FO, après avoir signé en 2012 les pertes salariales, a perdu du crédit et entame un virage à gauche et un retour à un syndicalisme de terrain. La CGC et la CFDT maintiennent leur soutien à la direction, mais avec de plus en plus de difficultés. Et l’Unsa navigue à vue…
Contre la répression, pour un statut commun
Pour l’instant, la direction a lâché du lest et une prime d’environ 1 200 euros d’intéressement en 2016. Elle a reporté, d’abord à octobre et maintenant à février 2017, ses attaques suite aux deux grèves très suivies, des pilotes en juin et des hôtesses et stewards fin juillet. Tout le monde a compris que Janaillac est là pour arriver jusqu’à l’élection présidentielle sans conflit social majeur. Mais les salariéEs sont mécontents, les fins de mois sont de plus en plus difficiles après cinq ans de blocage des salaires dans un groupe qui gagne beaucoup d’argent. Alors, pourquoi attendre ? L’intersyndicale l’a bien compris, ce n’est qu’un début !

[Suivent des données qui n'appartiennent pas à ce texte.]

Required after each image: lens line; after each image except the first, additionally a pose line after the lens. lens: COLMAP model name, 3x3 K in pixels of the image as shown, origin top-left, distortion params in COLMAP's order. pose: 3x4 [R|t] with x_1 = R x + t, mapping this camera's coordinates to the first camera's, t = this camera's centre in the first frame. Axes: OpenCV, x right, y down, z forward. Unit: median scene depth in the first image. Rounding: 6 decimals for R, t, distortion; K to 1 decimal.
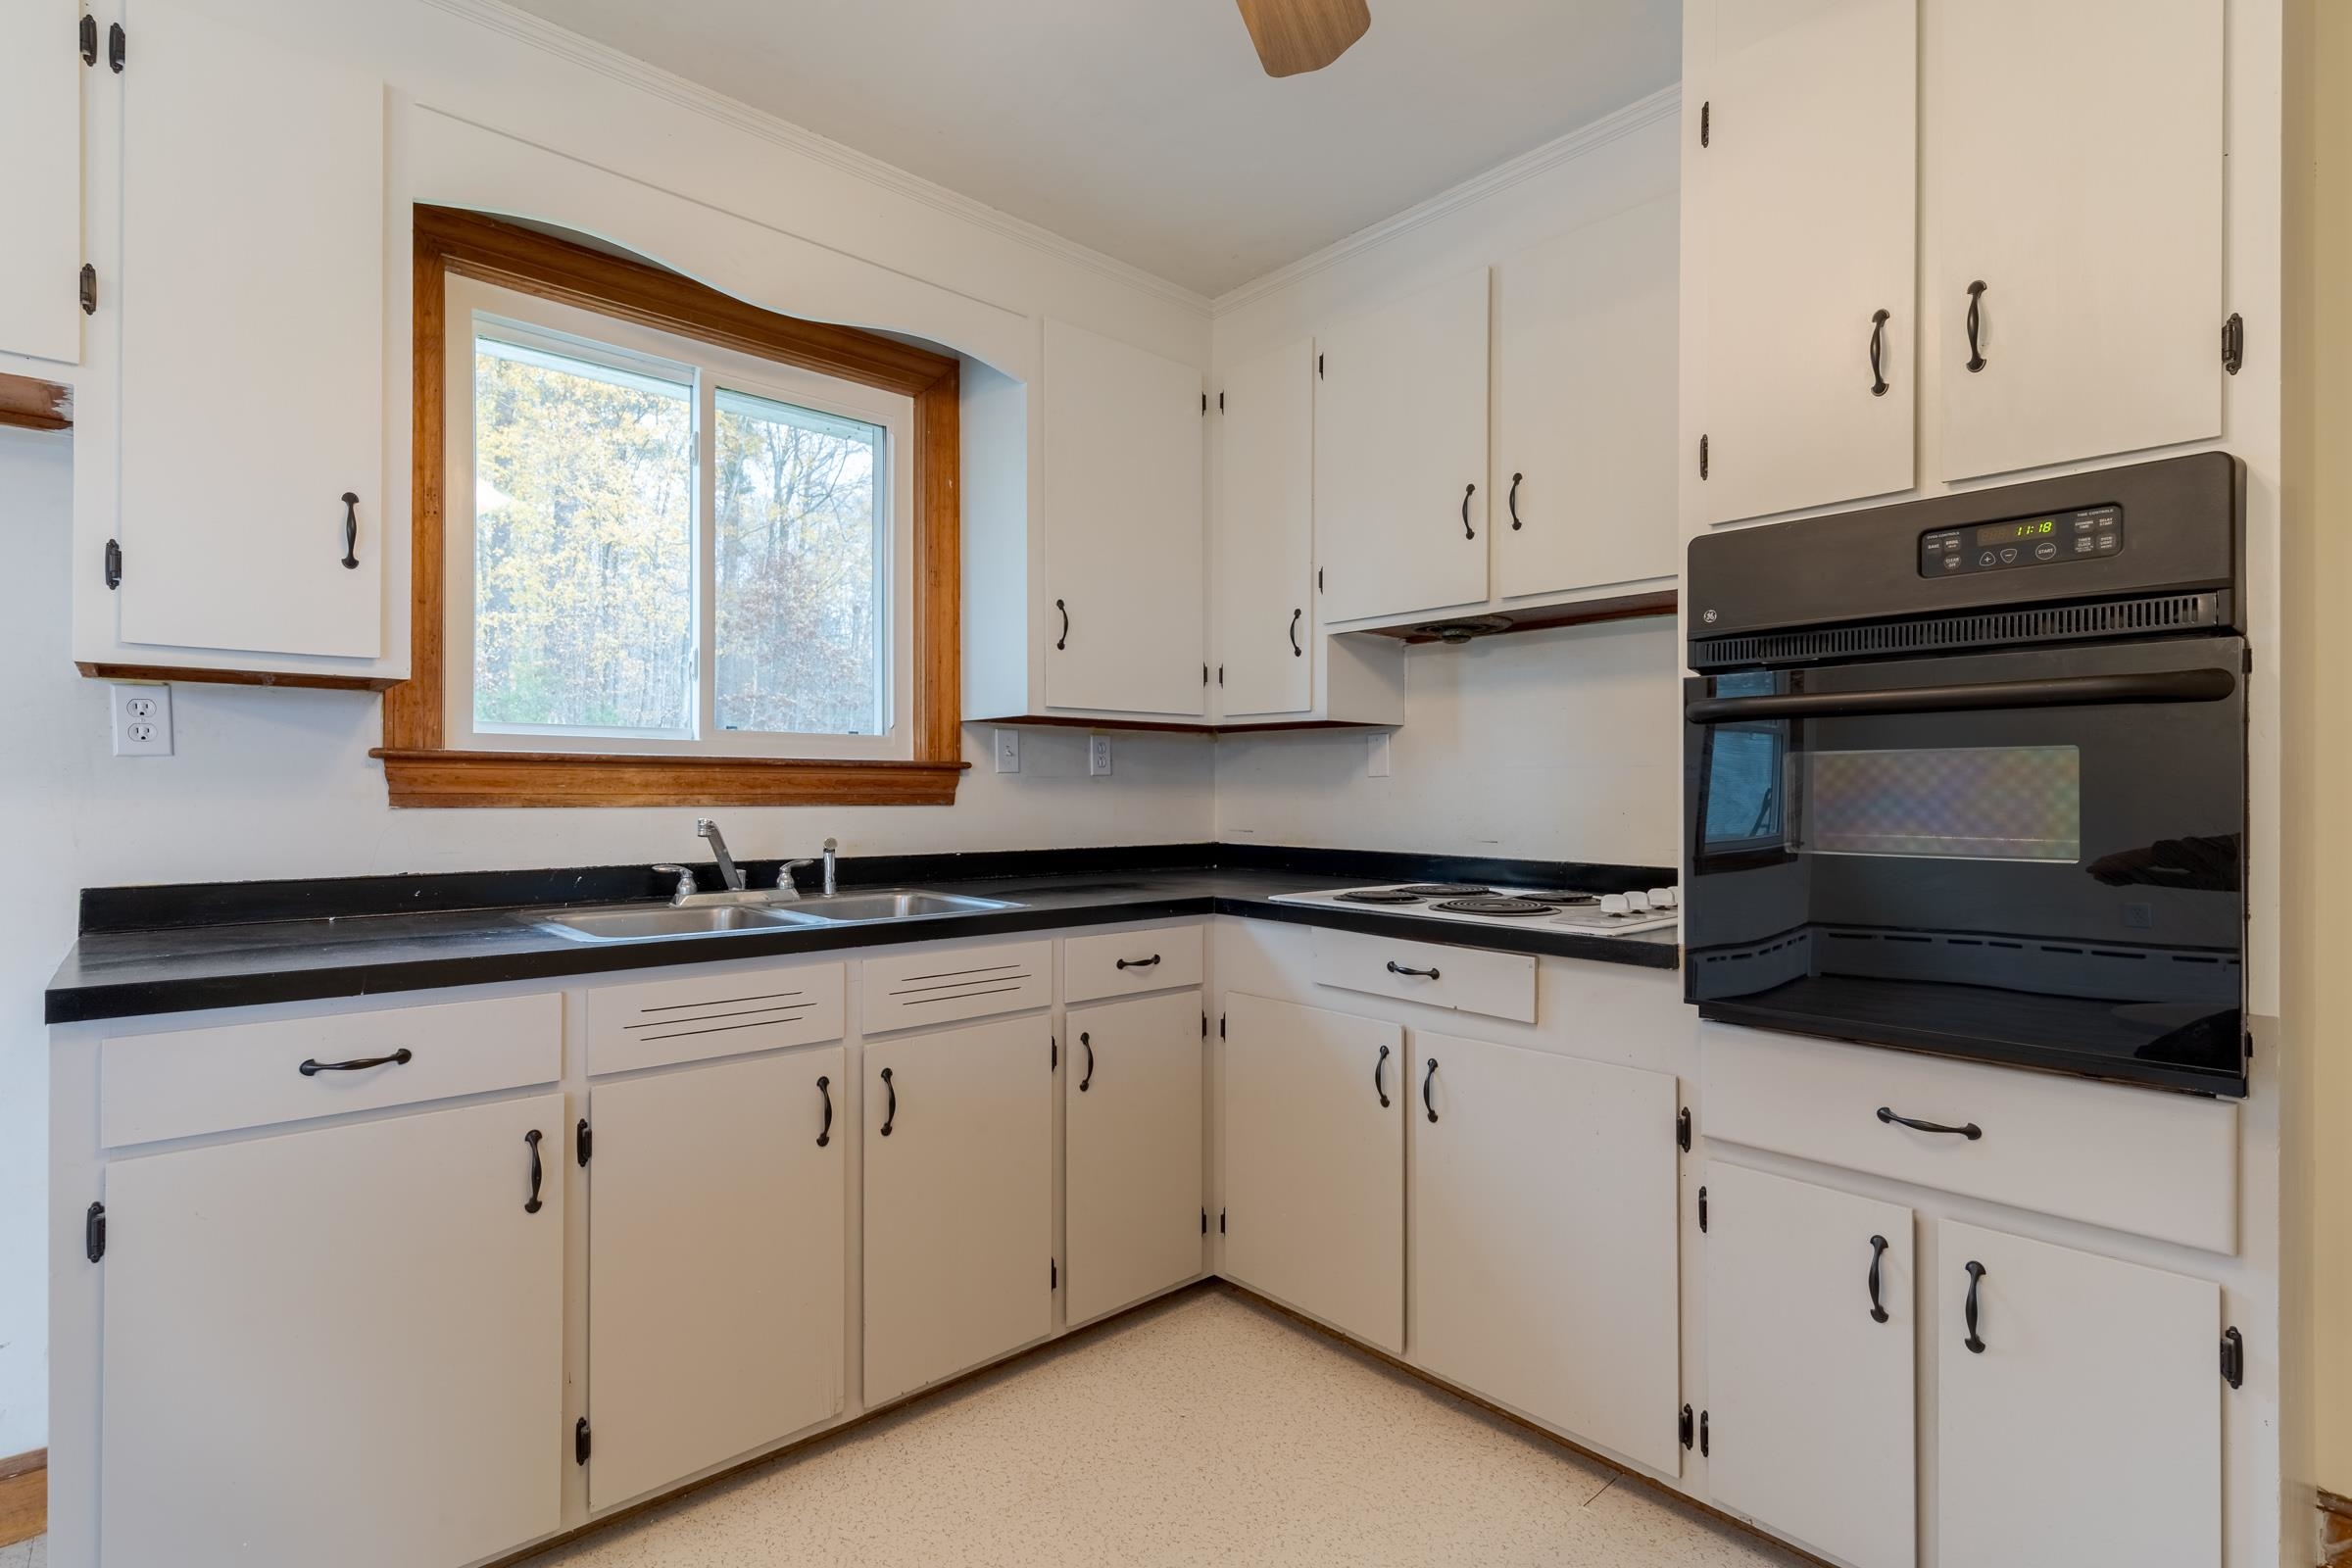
lens RADIAL K [[1122.1, 0, 1163.2], [0, 1122.1, 787.8], [0, 0, 1]] dist [-0.003949, -0.001167]
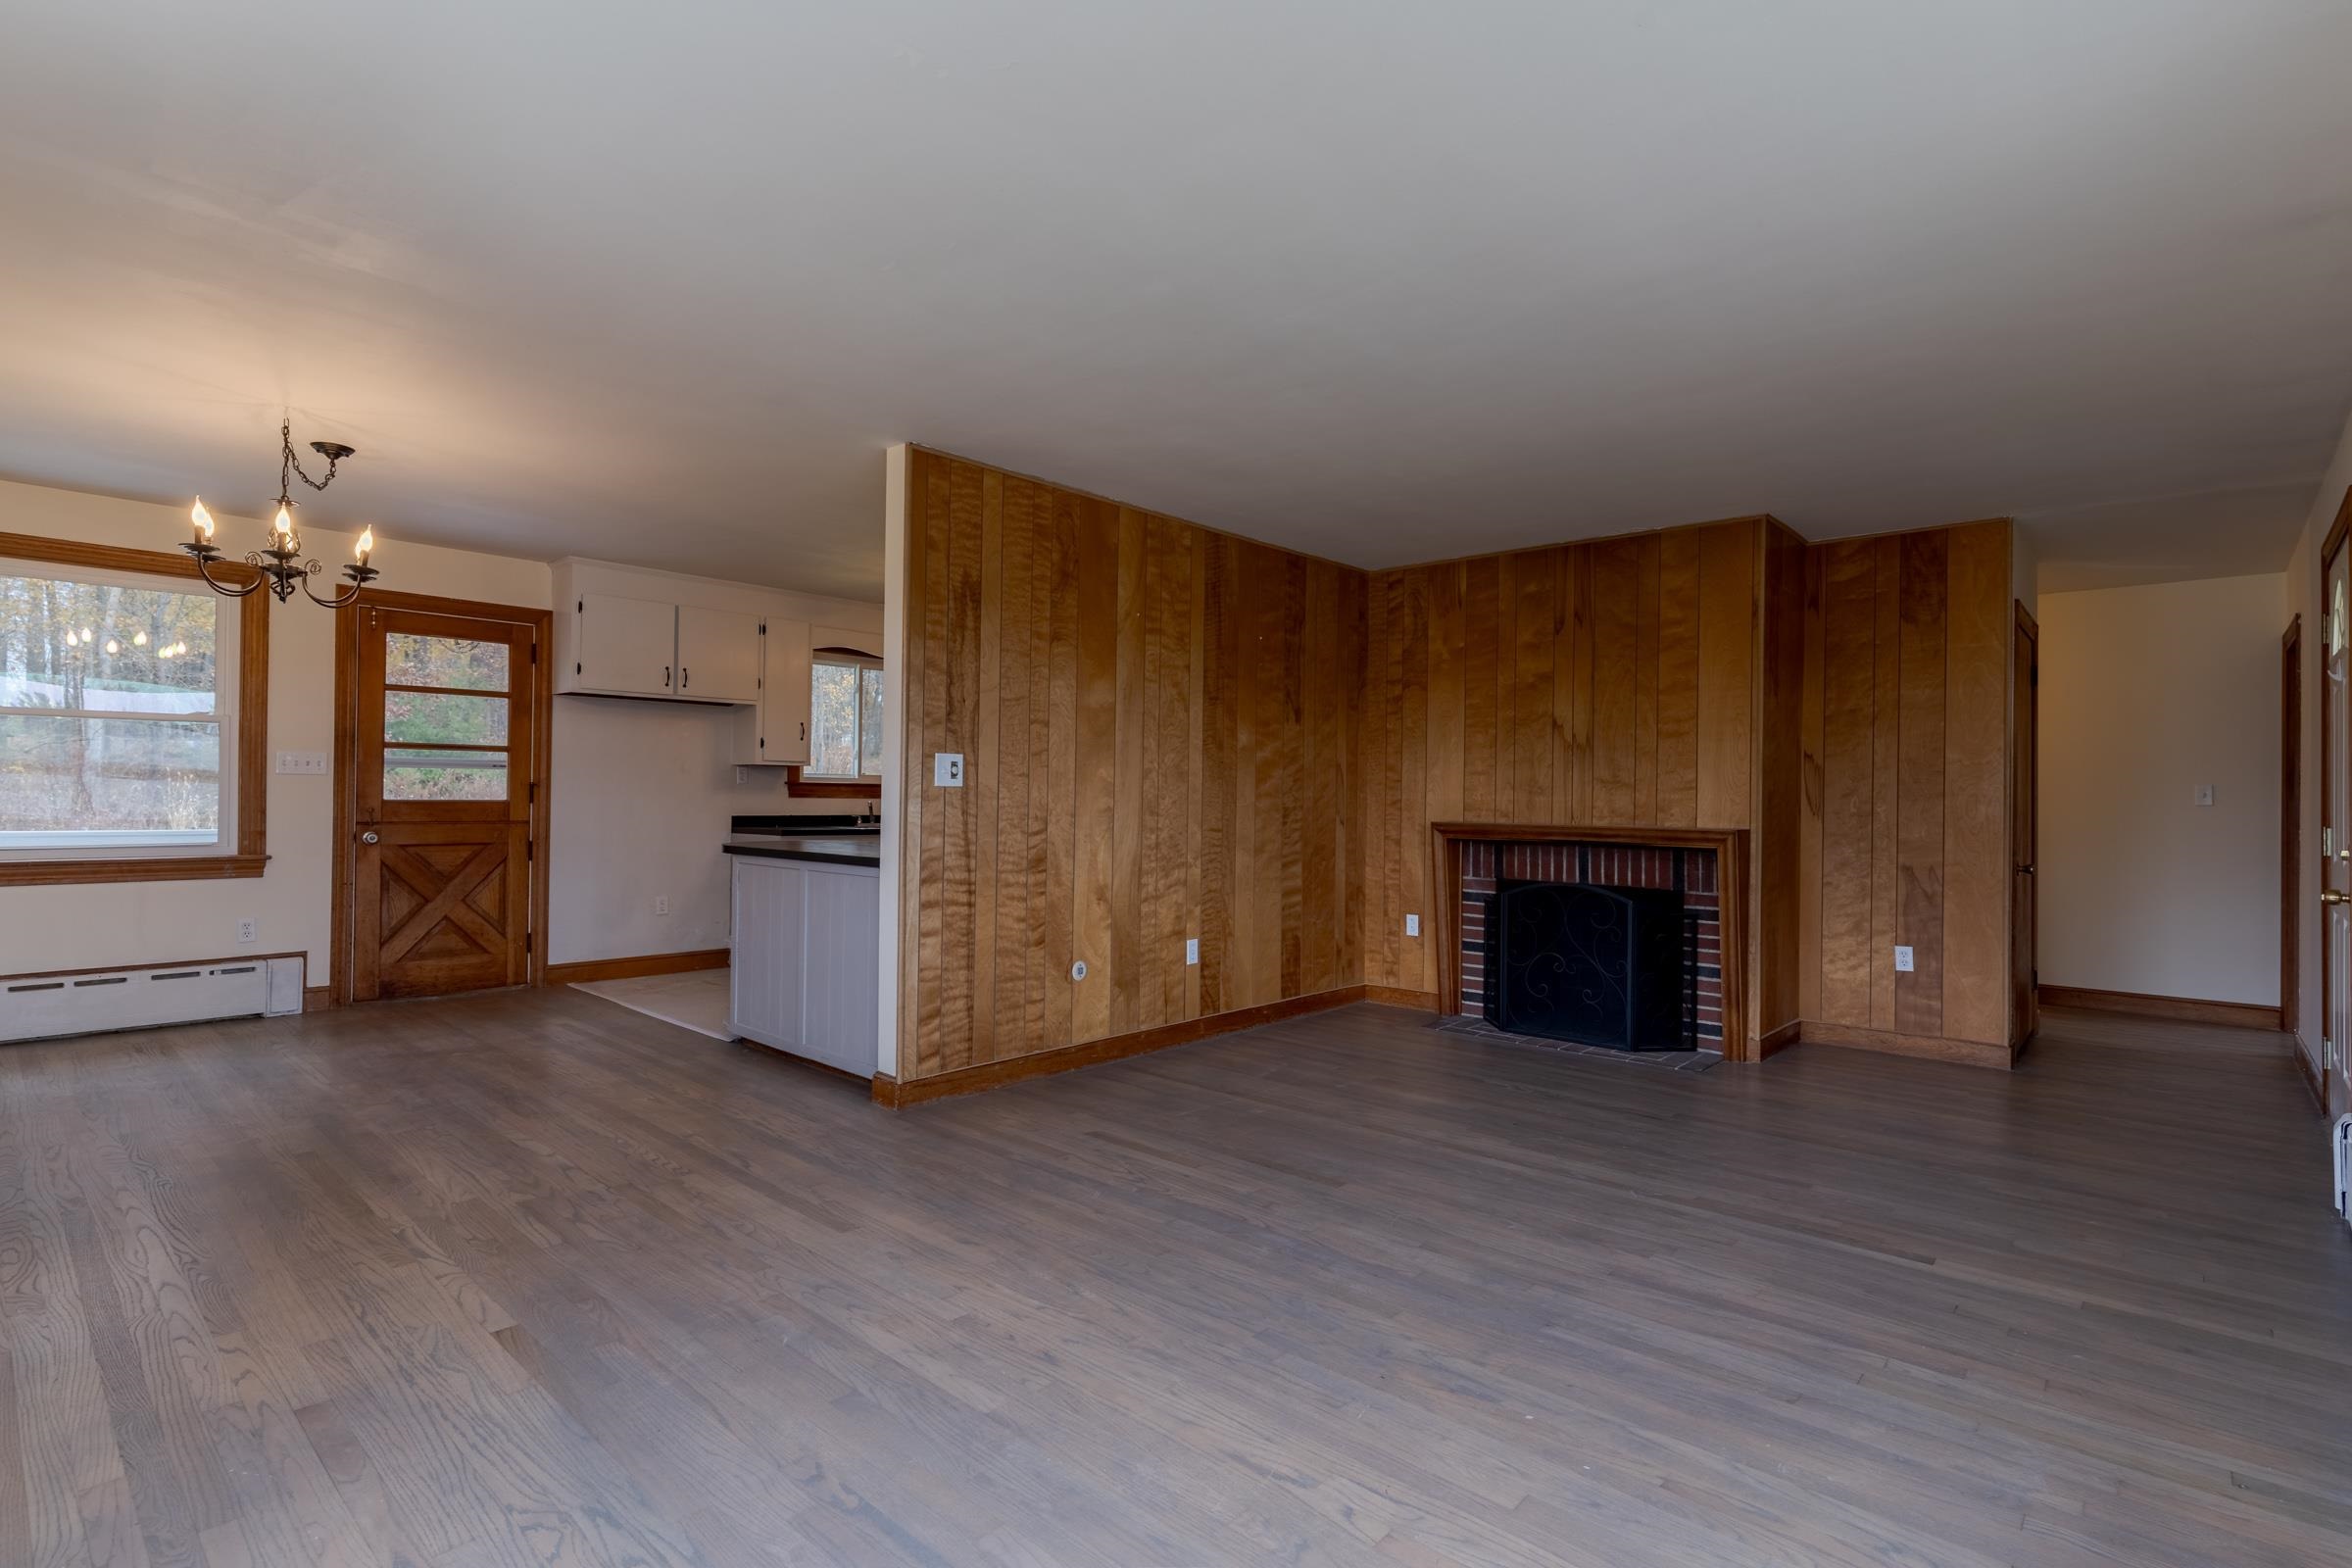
lens RADIAL K [[1122.1, 0, 1191.4], [0, 1122.1, 789.2], [0, 0, 1]] dist [-0.003949, -0.001167]
pose [[0.996293, 0.010179, 0.085421, 0.279852], [-0.009766, 0.999939, -0.005243, -0.002772], [-0.085470, 0.004389, 0.996331, -2.442391]]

La prochaine échéance est le procès des 15 salariés du cargo, dont cinq sont déjà licenciés. Et l’intersyndicale de déclarer : « gouvernement français et direction d’Air France main dans la main pour licencier ». Les revendications sont donc la réintégration des licenciés, l’augmentation de la flotte Air France, l’arrêt de la politique de sous-traitance, l’augmentation des salaires.
L’enjeu est bien de construire un mouvement où se retrouvent tous les métiers, salariéEs d’Air France comme celles et ceux des entreprises sous-traitantes. Pour le retour à un statut commun dans l’aérien.